After all, in a modern society where economic life is individualistic and setting up a household and having children is very expensive and little help will be forthcoming from any source the responsible thing to do is to only attempt to do so when one has, among much else, a reasonable expectation of an income over the long-term that will be at least adequate to raise children "decently"--which is to say, at a middle-class standard--the prerequisite for which has been a "good job" offering sufficient security of tenure in a position paying a middle class wage that they can expect to go on receiving one for a good long time to come. And that is exactly what has become very elusive in recent decades--as the economic growth engine that looked so impressive in the 1950s and 1960s stalled out, and as Fordism's vague promises of generalized middle-classness faded Japan has been a signal case as the fastest-growing of the large industrialized nations became the slowest-growing nearly overnight, and, to go by one calculation, per capita Gross Domestic Product fell by half during this past generation, all as the old notion of "lifetime employment" waned what can seem a lifetime ago.
Quite naturally those who would have been inclined (and of course, everyone is not necessarily inclined) refrain, with any impression that this is the case reinforced by what we see overseas, not least in those two oldest of the major Western nations, Italy and Germany--their similarities and their differences. Italy comes closer than any other Group of Seven nation to Japan in its shift from brisk growth to stagnation (and, even when we use the more conventional numbers, economic contraction) in another spectacle of a modern country with modern attitudes to these things seeing its birth rate fall. (Indeed, in every single year from 2013 forward Italy's fertility rate has been lower than Japan's, averaging 1.3 against Japan's 1.4 for 2013-2020, with the 2020 rate 1.2 against Japan's 1.3.)

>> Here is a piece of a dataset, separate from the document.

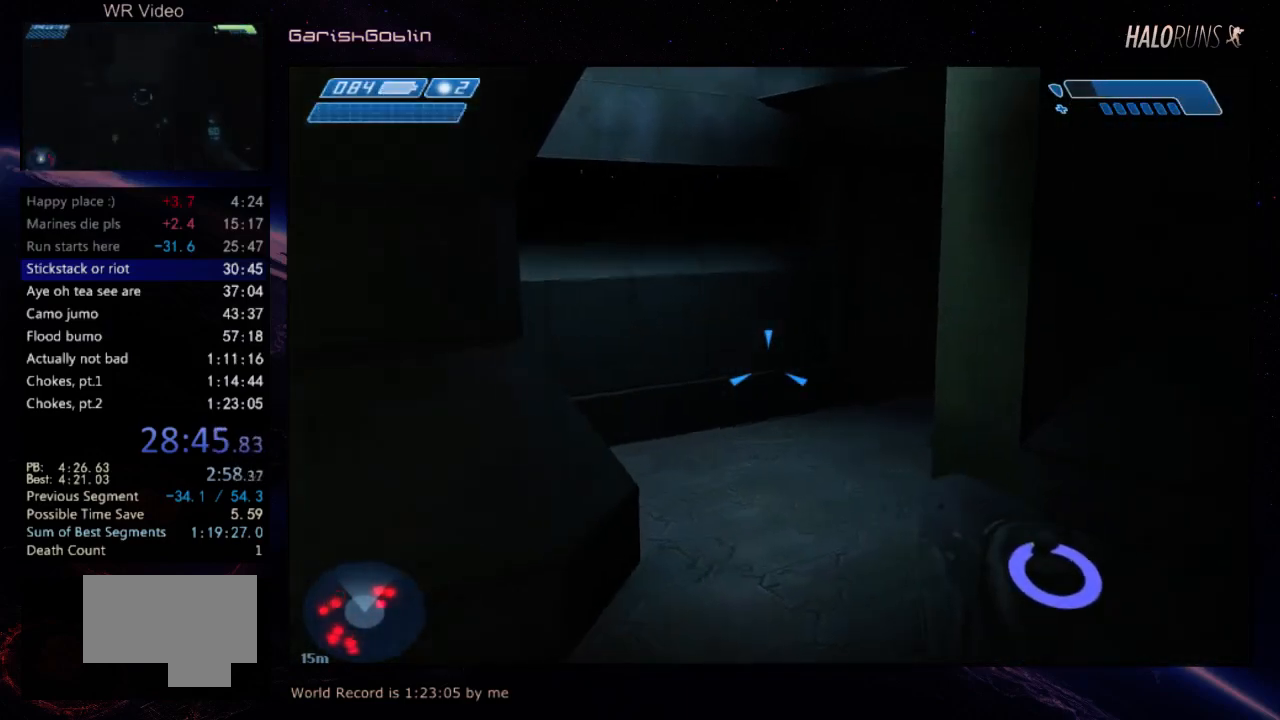
{"keys": ["w"], "events": []}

Of course, Germany may not seem to fit the profile so neatly given its image as an economic success story. However, it is worth noting that, even apart from the qualified nature of its success (Germany remains a manufacturing power, but is also a long way away from its "Wirtschaftswunder"-era dynamism), and the fact that its social model is moving in the same direction as everyone else's (with all that means for young people starting their lives), its figures vary significantly by region. In particular Germany's high average age obscures the cleavage between what tend to be the older (and less prosperous) eastern regions as against the more youthful (and more prosperous) western regions.

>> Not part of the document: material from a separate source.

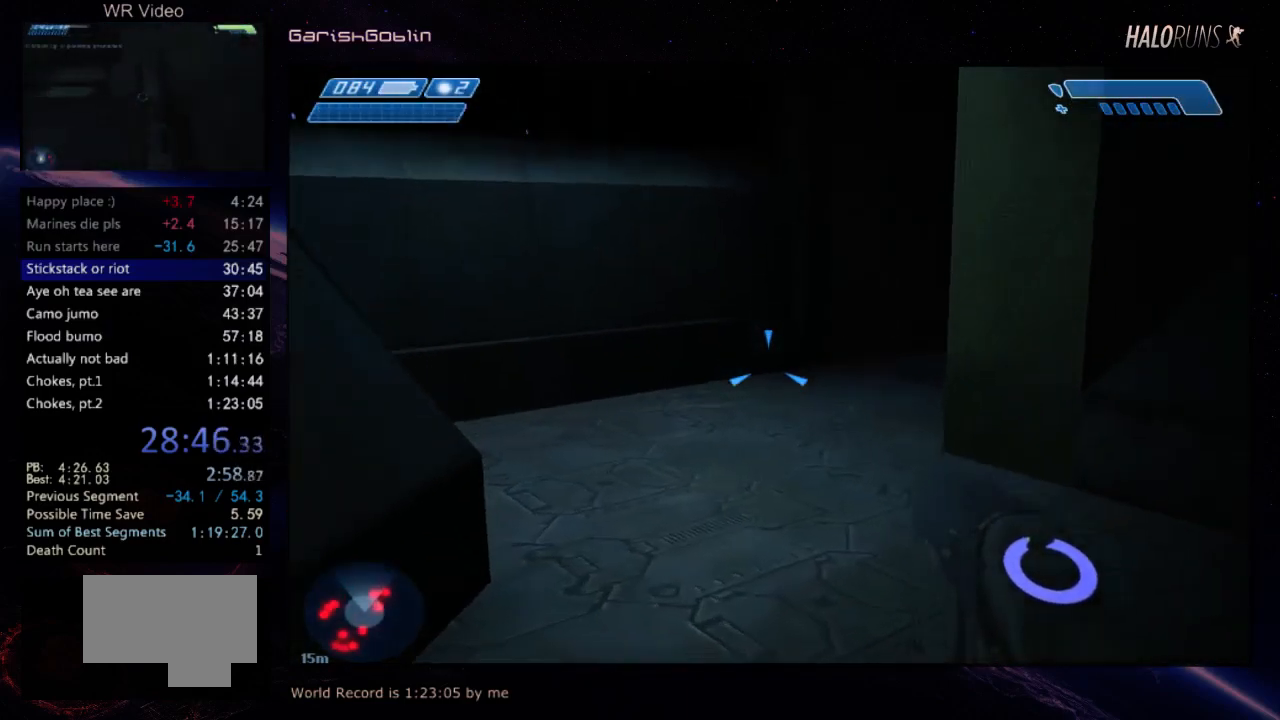
{"keys": ["w"], "events": []}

Alas, a media which makes a curse of the word "millennial," and sneers at the idea of working people wanting any security at all as "entitlement" on their part, has little interest and less sympathy in such matters--while knowing full well that stories about it are less likely to do well in the "attention economy" than stories about "virtual girlfriends." Boding poorly for our understanding of the matter in the recent past, it also bodes poorly for our ability to understand it in the future--in which the ability of young people to get along economically in the world may not be the only factor, but nevertheless a hugely important one, however much the opinion makers of today would like one to think otherwise.